Anhand der Angaben =
a - Wie viele Strickpakete wurden laut dem Text zum gestrickten Bühnenbild ausgegeben?
b - Zähle alle Spielorte auf, an denen die Oper laut dem Text zum gestrickten Bühnenbild inszeniert wird.
c - Wiederhole aus dem Text zum gestrickten Bühnenbild wortgetreu die Stelle zwischen "Auftritt in Opernhaus, im" und "ein echtes Gemeinschaftswerk.", beide eingeschlossen.

Vorliegender Text =
Auftritt in Opernhaus, im Killesbergpark und auf Freilichtbühne Killesberg
Die Staatsoper hatte die Stuttgarter zum Mitstricken und Häkeln für die Kulisse aufgerufen, und viele sind dem Ruf gefolgt. 60 Strickpakete wurden ausgegeben, ganze Schulklassen haben sich beteiligt – und mittlerweile sind die ersten Stücke des „Blobs“ fertig. Das Werk des Komponisten Olivier Messiaen wird von der Regisseurin Anna-Sophie Mahler im Opernhaus sowie im Killesbergpark und auf der Freilichtbühne Killesberg inszeniert. Im Lauf der Vorstellungen soll ein aus gestrickten Teilen bestehender, wuchernder Pilz immer größere Teile der Bühnen vereinnahmen, und der Schleimpilz ist ein echtes Gemeinschaftswerk.
Idee schon in Frieder Burda Museum
Für die Staatsoper ist es das erste gestrickte und gehäkelte Bühnenbild überhaupt, das für die Aufführungen auf dem Killesberg verwendet werden wird. Neu ist die Idee, mit traditioneller Handarbeit gemeinsam an einer großen Sache zu wirken, aber nicht. Im Frieder Burda Museum in Baden-Baden war im vergangenen Jahr ein besonderes Kunstprojekt zu sehen: ein buntes, leuchtendes Korallenriff aus Wolle, an dem rund 4000 Menschen weltweit beteiligt waren. Die Künstlerinnen Margaret und Christine Wertheim hatten dazu aufgerufen. Die Schwestern, die in Australien aufgewachsen sind, wollten mit ihrem gehäkelten Great Barrier Reef aus Wolle und anderen Materialien ein Zeichen gegen Umweltzerstörung und Erderwärmung setzen.
300 Hoodies wurden gespendet
Auch in Olivier Messiaens Stück über das Leben des heiligen Franziskus, das zu den bedeutendsten Opern des 20. Jahrhunderts gehört, sind Partizipation und Nachhaltigkeit wichtige Schlagworte. Und sie spielen in der Inszenierung von Anna-Sophie Mahler an der Staatsoper Stuttgart unter verschiedensten Blickwinkeln eine Rolle. So wurde bereits Anfang des Jahres zum Spenden von Kapuzenpullis aufgerufen, die als Kostüme verwendet werden – und knapp 300 Hoodies wurden gespendet. Das Bühnenbild wird aus Teilen bereits bestehender Produktionen hergestellt, die für diese Neuinszenierung wiederverwendet werden.

Ausgangsmaterial =
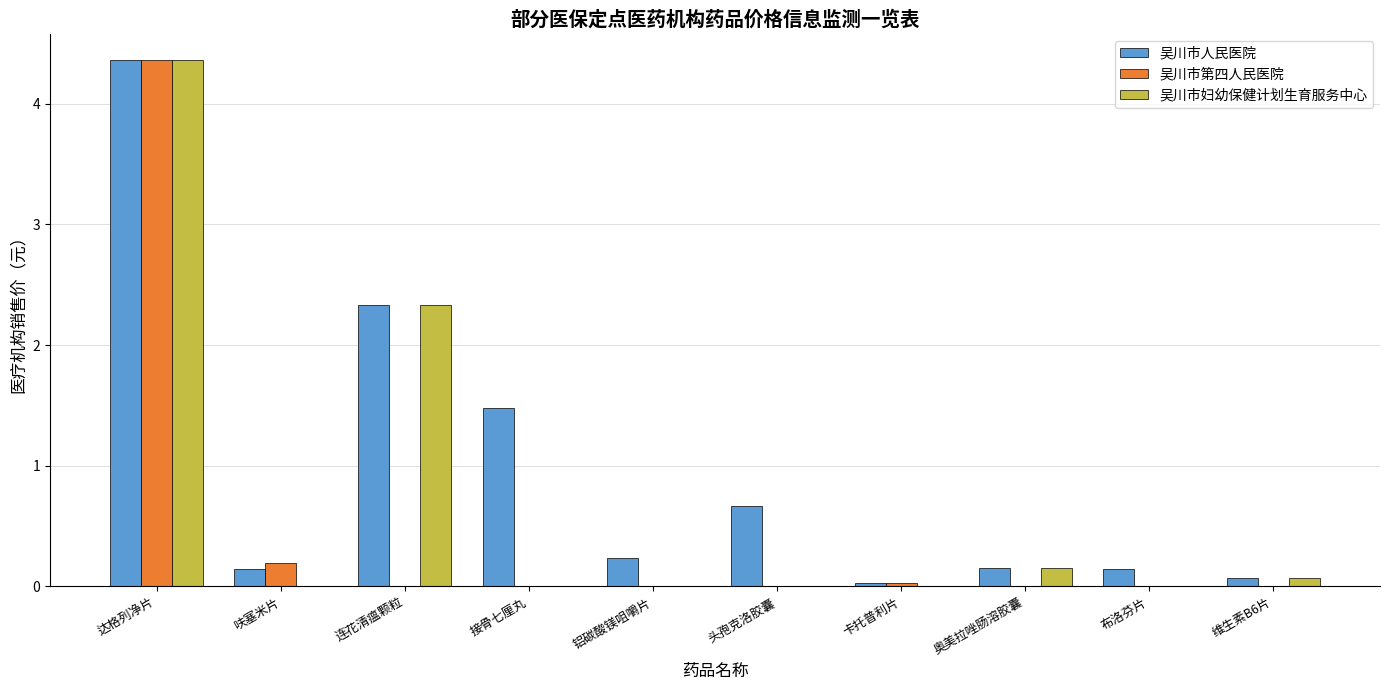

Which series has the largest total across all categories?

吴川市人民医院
---
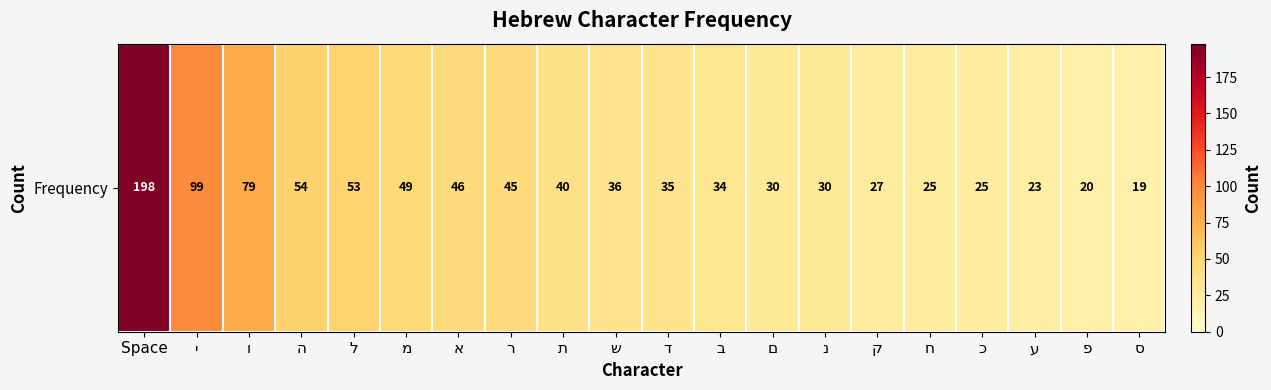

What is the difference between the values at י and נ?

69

Antworten folgen =
a - 60 Strickpakete.

b - Opernhaus, Killesbergpark, Freilichtbühne Killesberg

c -
Auftritt in Opernhaus, im Killesbergpark und auf Freilichtbühne Killesberg
Die Staatsoper hatte die Stuttgarter zum Mitstricken und Häkeln für die Kulisse aufgerufen, und viele sind dem Ruf gefolgt. 60 Strickpakete wurden ausgegeben, ganze Schulklassen haben sich beteiligt – und mittlerweile sind die ersten Stücke des „Blobs“ fertig. Das Werk des Komponisten Olivier Messiaen wird von der Regisseurin Anna-Sophie Mahler im Opernhaus sowie im Killesbergpark und auf der Freilichtbühne Killesberg inszeniert. Im Lauf der Vorstellungen soll ein aus gestrickten Teilen bestehender, wuchernder Pilz immer größere Teile der Bühnen vereinnahmen, und der Schleimpilz ist ein echtes Gemeinschaftswerk.